Our research aims at developing viruses and stem cells as therapeutic agents for the treatment of human inherited and acquired diseases with an emphasis on fundamental and pre-clinical research. The utility of developed gene delivery and stem cell technology in patients is tested in collaboration with clinical research groups within and outside the LUMC.

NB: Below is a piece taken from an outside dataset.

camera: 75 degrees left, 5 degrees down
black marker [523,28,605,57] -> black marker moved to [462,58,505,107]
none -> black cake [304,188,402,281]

The virus biology research concentrates on the development and characterization of improved viral vectors for biomedical research in general, and gene therapy in particular. Four topics have our particular interest:
The goal of our "oncolytic virus" project is to develop viruses as anti-cancer agents. Two viruses that are relatively harmless to humans are used in this research line. The tropism of Adenoviruses, which normally cause only mild cold-like symptoms, is modified by inclusion of tumor-specific ligands in their capsid. In parallel human Reoviruses are generated that specifically kill tumor cells. Moreover the delivery of the oncolytic agents to the tumors has our interest, and here we focus on cell-based delivery. Our viruses are evaluated in models for prostate cancer, glioblastoma, liver cancer, and melanoma in collaboration with scientists in the Netherlands, France, Sweden, and the United Kingdom. In parallel, we study how tumor-seeking stem cells can be used for delivery of oncolytic viruses to metastatic tumor nodules.

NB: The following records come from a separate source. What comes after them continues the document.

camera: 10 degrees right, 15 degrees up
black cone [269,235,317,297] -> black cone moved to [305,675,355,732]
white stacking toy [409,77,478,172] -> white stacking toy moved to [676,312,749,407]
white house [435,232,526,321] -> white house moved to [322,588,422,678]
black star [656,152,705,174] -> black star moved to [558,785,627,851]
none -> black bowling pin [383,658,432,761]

The "immune evasion" project aims at reducing the acquired immune responses against the transgene products following therapeutic gene transfer. We evaluated an cis-acting inhibitor of proteasomal degradation derived from the Epstein-Barr virus nuclear antigen-1. Moreover, a new inhbitior sequence was identified in the LANA-1 protein from the Kaposi Sarcoma Herpes Virus (HHV-8). These inhibitors are used for preventing antigenic peptide generation from transgene products, and allow synthesis of antigenic proteins without the concomitant destruction of the cells by T-lymphocytes. More recently we evaluate trans-acting inhibitors of antigen presentation to protect cells from allo- and auto-reactive T cells.
Finally, we operate the ‘LUMC viral-vector facility’, which produces viral vectors for use by LUMC researchers. The facility provides lentivirus vectors for preclinical research within the LUMC. The facility also handles requests for clones of our 160.000-clone lentivirus-based short-hairpin library. The clones target each of 15.000 human and 15.000 mouse genes.

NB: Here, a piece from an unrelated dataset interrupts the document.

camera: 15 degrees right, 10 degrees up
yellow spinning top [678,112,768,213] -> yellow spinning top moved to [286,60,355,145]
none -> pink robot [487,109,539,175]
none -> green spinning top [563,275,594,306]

The stem cell activities focus on the forced differentiation of human stem and progenitor cells insulin-producing cells by heterologous expression of pancreas-specific transcription factors, respectively. In these studies both human mesenchymal stem cells and on a stem-cell population isolated from islets of Langerhans are studied. The effect of various culture conditions on the efficiency of differentiation of the stem cells may guide the development of optimized differentiation protocols.